How to talk to children about death?

At the moment, this topic is very popular in our home. Death is a part of life. Someone is very afraid of death, others are completely calm about it. But how to talk about it with children? My own experience has been that we have walked in the cemetery, for example, and children have begun to ask about death. From a very young age. If you have tradition to go to church sometimes, then death will definitely be a topic. What are these rocks in the earth? Why are they there? Whose names are written on them? Finding out that people being dug into the ground by the rocks is certainly very scary for children at first, but then they start asking further and we understand that while someone’s death can be a very sad experience, it is also an inevitable and natural part of life.

Photo by Mayron Oliveira on Unsplash

In some cultures, ther is tradition that a person who dies is kept for several days in a chapel and family and friends can go there to say goodbye. The coffin is open and the dead person is wearing beautiful clothes. Nevertheless, as a result of waiting for several days, brown and black spots begin to appear on the body of the deceased.

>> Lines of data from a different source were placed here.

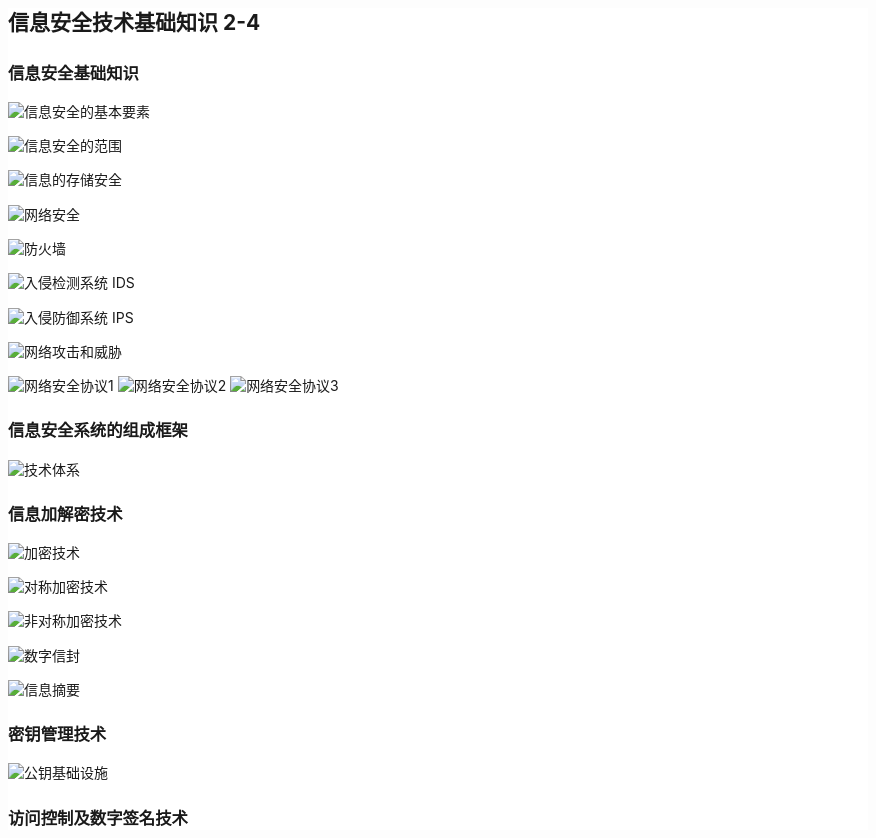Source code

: ## 信息安全技术基础知识 2-4

### 信息安全基础知识

![信息安全的基本要素](https://jsd.cdn.zzko.cn/gh/Humble-Xiang/picx-images@master/Development/image.1cvo09vimpog.webp "信息安全的基本要素")

![信息安全的范围](https://jsd.cdn.zzko.cn/gh/Humble-Xiang/picx-images@master/Development/image.8vj5xgfxzv4.webp "信息安全的范围")

![信息的存储安全](https://jsd.cdn.zzko.cn/gh/Humble-Xiang/picx-images@master/Development/image.3lzlxjg8fvg.webp "信息的存储安全")

![网络安全](https://jsd.cdn.zzko.cn/gh/Humble-Xiang/picx-images@master/Development/image.3t5e8t4d0uk0.webp "网络安全")

![防火墙](https://jsd.cdn.zzko.cn/gh/Humble-Xiang/picx-images@master/Development/image.4j8qq03flau0.webp "防火墙")

![入侵检测系统 IDS](https://jsd.cdn.zzko.cn/gh/Humble-Xiang/picx-images@master/Development/image.2rppvn5hax60.webp "入侵检测系统 IDS")

![入侵防御系统 IPS](https://jsd.cdn.zzko.cn/gh/Humble-Xiang/picx-images@master/Development/image.1490gryt6xts.webp "入侵防御系统 IPS")

![网络攻击和威胁](https://jsd.cdn.zzko.cn/gh/Humble-Xiang/picx-images@master/Development/image.6nlgolnu2ig0.webp "网络攻击和威胁")

![网络安全协议1](https://jsd.cdn.zzko.cn/gh/Humble-Xiang/picx-images@master/Development/image.3lbougkf18m0.webp "网络安全协议1")
![网络安全协议2](https://jsd.cdn.zzko.cn/gh/Humble-Xiang/picx-images@master/Development/image.1jyvvphpugo0.webp "网络安全协议2")
![网络安全协议3](https://jsd.cdn.zzko.cn/gh/Humble-Xiang/picx-images@master/Development/image.1xwk5cd7ug2o.webp "网络安全协议3")

### 信息安全系统的组成框架

![技术体系](https://jsd.cdn.zzko.cn/gh/Humble-Xiang/picx-images@master/Development/image.35945x7zm560.webp "技术体系")

### 信息加解密技术

![加密技术](https://jsd.cdn.zzko.cn/gh/Humble-Xiang/picx-images@master/Development/image.1zbnulg8w08w.webp "加密技术")

![对称加密技术](https://jsd.cdn.zzko.cn/gh/Humble-Xiang/picx-images@master/Development/image.417o165qlzo0.webp "对称加密技术")

![非对称加密技术](https://jsd.cdn.zzko.cn/gh/Humble-Xiang/picx-images@master/Development/image.3hsyt86rj680.webp "非对称加密技术")

![数字信封](https://jsd.cdn.zzko.cn/gh/Humble-Xiang/picx-images@master/Development/image.3e4xd38fjiw0.webp "数字信封")

![信息摘要](https://jsd.cdn.zzko.cn/gh/Humble-Xiang/picx-images@master/Development/image.1ugzjlyiaz7k.webp "信息摘要")

### 密钥管理技术

![公钥基础设施](https://jsd.cdn.zzko.cn/gh/Humble-Xiang/picx-images@master/Development/image.4wphatvlzv20.webp "公钥基础设施")

### 访问控制及数字签名技术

Most people know that this is natural. The body begins to break down, the physical forces do their job. But the child does not know it. Itsees its beloved family member very differently than e its used to. This experience is unpleasant for anyone, but it can be shocking for a child.

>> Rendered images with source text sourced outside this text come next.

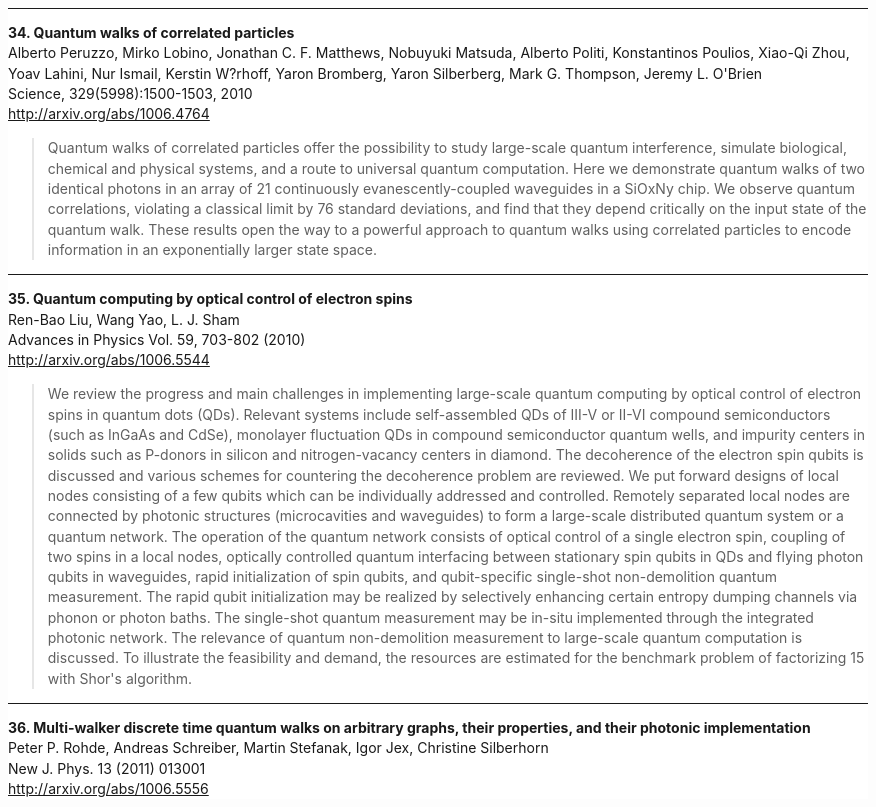 ------

**34.    Quantum walks of correlated particles**  
Alberto Peruzzo, Mirko Lobino, Jonathan C. F. Matthews, Nobuyuki Matsuda, Alberto Politi, Konstantinos Poulios, Xiao-Qi Zhou, Yoav Lahini, Nur Ismail, Kerstin W?rhoff, Yaron Bromberg, Yaron Silberberg, Mark G. Thompson, Jeremy L. O'Brien  
Science, 329(5998):1500-1503, 2010  
http://arxiv.org/abs/1006.4764  
<blockquote>
<p>
Quantum walks of correlated particles offer the possibility to study large-scale quantum interference, simulate biological, chemical and physical systems, and a route to universal quantum computation. Here we demonstrate quantum walks of two identical photons in an array of 21 continuously evanescently-coupled waveguides in a SiOxNy chip. We observe quantum correlations, violating a classical limit by 76 standard deviations, and find that they depend critically on the input state of the quantum walk. These results open the way to a powerful approach to quantum walks using correlated particles to encode information in an exponentially larger state space.
</p>
</blockquote>

------

**35.    Quantum computing by optical control of electron spins**  
Ren-Bao Liu, Wang Yao, L. J. Sham  
Advances in Physics Vol. 59, 703-802 (2010)  
http://arxiv.org/abs/1006.5544  
<blockquote>
<p>
We review the progress and main challenges in implementing large-scale quantum computing by optical control of electron spins in quantum dots (QDs). Relevant systems include self-assembled QDs of III-V or II-VI compound semiconductors (such as InGaAs and CdSe), monolayer fluctuation QDs in compound semiconductor quantum wells, and impurity centers in solids such as P-donors in silicon and nitrogen-vacancy centers in diamond. The decoherence of the electron spin qubits is discussed and various schemes for countering the decoherence problem are reviewed. We put forward designs of local nodes consisting of a few qubits which can be individually addressed and controlled. Remotely separated local nodes are connected by photonic structures (microcavities and waveguides) to form a large-scale distributed quantum system or a quantum network. The operation of the quantum network consists of optical control of a single electron spin, coupling of two spins in a local nodes, optically controlled quantum interfacing between stationary spin qubits in QDs and flying photon qubits in waveguides, rapid initialization of spin qubits, and qubit-specific single-shot non-demolition quantum measurement. The rapid qubit initialization may be realized by selectively enhancing certain entropy dumping channels via phonon or photon baths. The single-shot quantum measurement may be in-situ implemented through the integrated photonic network. The relevance of quantum non-demolition measurement to large-scale quantum computation is discussed. To illustrate the feasibility and demand, the resources are estimated for the benchmark problem of factorizing 15 with Shor's algorithm.
</p>
</blockquote>

------

**36.    Multi-walker discrete time quantum walks on arbitrary graphs, their properties, and their photonic implementation**  
Peter P. Rohde, Andreas Schreiber, Martin Stefanak, Igor Jex, Christine Silberhorn  
New J. Phys. 13 (2011) 013001  
http://arxiv.org/abs/1006.5556  
<blockquote>
<p>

I was thinking here that today we know so much about psychology, development, spiritual life, and physical laws. But in the past, when people lived without knowing it all and without thinking for too long about it, this all was so common. There was no doubt as to whether it was good or bad for the child, it just was, and children learned different aspects of life early through experience. Was that good? Should the child take part of the funeral ceremonies in full? Or would it be better to keep them away from something?

I will not answer that question. And I think that even if people can have a definite understanding of it, life still goes its own way. A dead person can be found in places other than the chapel and in a controlled areas. However, if this can be controlled, the question inadvertently arises as to how far the adult’s obligation to the child extends.